There has been a substantial reduction in potential cost to the taxpayer of supporting the transfer of Bulb Energy (Bulb) to a new ringfenced supplier under the Octopus Energy Limited Group (Octopus), but risks remain, a new National Audit Office (NAO) report says.
We report that the Special Administration Regime (SAR), which has been in place since November 2021, has cost taxpayers an estimated £3.02bn as of January 2023. This taxpayer funding is expected to be largely recoverable from Octopus, which will be the UK’s third-largest energy supplier when its customers are combined with that of Bulb.
Overall, the expected net cost to the taxpayer is nil as the government has the option to recover any shortfall in taxpayer funding (after recoveries from Octopus) from energy bill payers.
The NAO’s report sets out the facts of the special administration regime and sale process and makes no assessment of the decision to take Bulb into SAR nor whether other approaches may have provided better value for money.
Following the recent machinery of government changes, responsibility for the five objectives the Department of Business, Energy & Industrial Strategy (BEIS) set itself for Bulb’s sale now rests with the new Department for Energy Security & Net Zero (DESNZ). These include:
- Ensuring Bulb customers continue to be protected
- Minimising costs to consumers
- Preventing or minimising negative impacts on the wider energy market
- Delivering the sale process
- Exiting the Special Administration Regime as quickly as possible and ensuring all costs are recovered.
BEIS supported selling Bulb over alternative options for ending the SAR, but limited interest from buyers meant the sale took 10 months to complete (from February 2022 to December 2022). Among reasons cited by other potential bidders for the lack of interest in Bulb include: wholesale price volatility; regulatory uncertainty; and that strategically it was the wrong time to invest in an energy retailer.
Three individuals from Teneo Financial Advisory Limited were appointed joint special administrators by the High Court. The administrators agreed various measures with Octopus to protect taxpayers, including ringfencing the new supplier (HiveCo), which was purchased by a wholly owned subsidiary of the Octopus group. As a result of this ringfence, Octopus will not pay management fees, issue inter-company loans or make dividend payments from HiveCo to the wider Octopus group until it has repaid taxpayer funding.
BEIS agreed to pay HiveCo’s energy costs from 21 December 2022 (following the transfer of Bulb’s customers and certain business assets and liabilities to HiveCo) until 31 March 2023 to help it manage its exposure to wholesale price volatility.
BEIS, supported by HM Treasury, instructed the administrators to adopt an energy purchasing strategy which required them to buy gas and electricity at the day-ahead wholesale price, and expressly discouraged the administrators from entering into hedges or forward purchasing agreements. This exposed taxpayers to price volatility. In November 2022 the Office for Budget Responsibility forecast a gross cost to the taxpayer of £6.5bn. The administrators now forecast gross taxpayers’ cost of £3.02bn for the Bulb process prior to recovering this funding. This substantial reduction in the gross cost is mainly due to the reduction in wholesale energy prices.
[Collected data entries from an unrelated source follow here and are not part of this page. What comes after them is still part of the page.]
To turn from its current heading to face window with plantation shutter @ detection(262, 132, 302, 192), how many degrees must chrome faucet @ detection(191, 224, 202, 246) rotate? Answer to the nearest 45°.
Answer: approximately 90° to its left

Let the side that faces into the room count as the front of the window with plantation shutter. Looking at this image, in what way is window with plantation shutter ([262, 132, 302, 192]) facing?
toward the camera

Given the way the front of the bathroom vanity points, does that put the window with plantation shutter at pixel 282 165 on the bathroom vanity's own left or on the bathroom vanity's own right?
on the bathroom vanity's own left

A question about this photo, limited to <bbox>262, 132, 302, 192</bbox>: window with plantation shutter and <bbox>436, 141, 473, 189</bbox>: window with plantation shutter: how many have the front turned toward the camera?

DESNZ expects to recover taxpayer support from Octopus from 2024, but this may be delayed by a year in some circumstances. DESNZ is dependent on the continued commercial success of Octopus for the repayment of these funds, and must now manage the risks to successful recovery.
“The government has met its primary objectives: protecting Bulb’s customers by maintaining their supplies, and completing its sale.
“When Bulb was taken into special administration, government took a risk on changes in wholesale energy prices. The unexpected fall in wholesale energy prices has greatly reduced the expected cost to the taxpayer.
“However, it is too early to conclude whether DESNZ will achieve all of its remaining objectives for Bulb. Several risks remain to the recovery of taxpayer funding, and depending on how well these are managed, there may remain costs to be met by household energy customers.”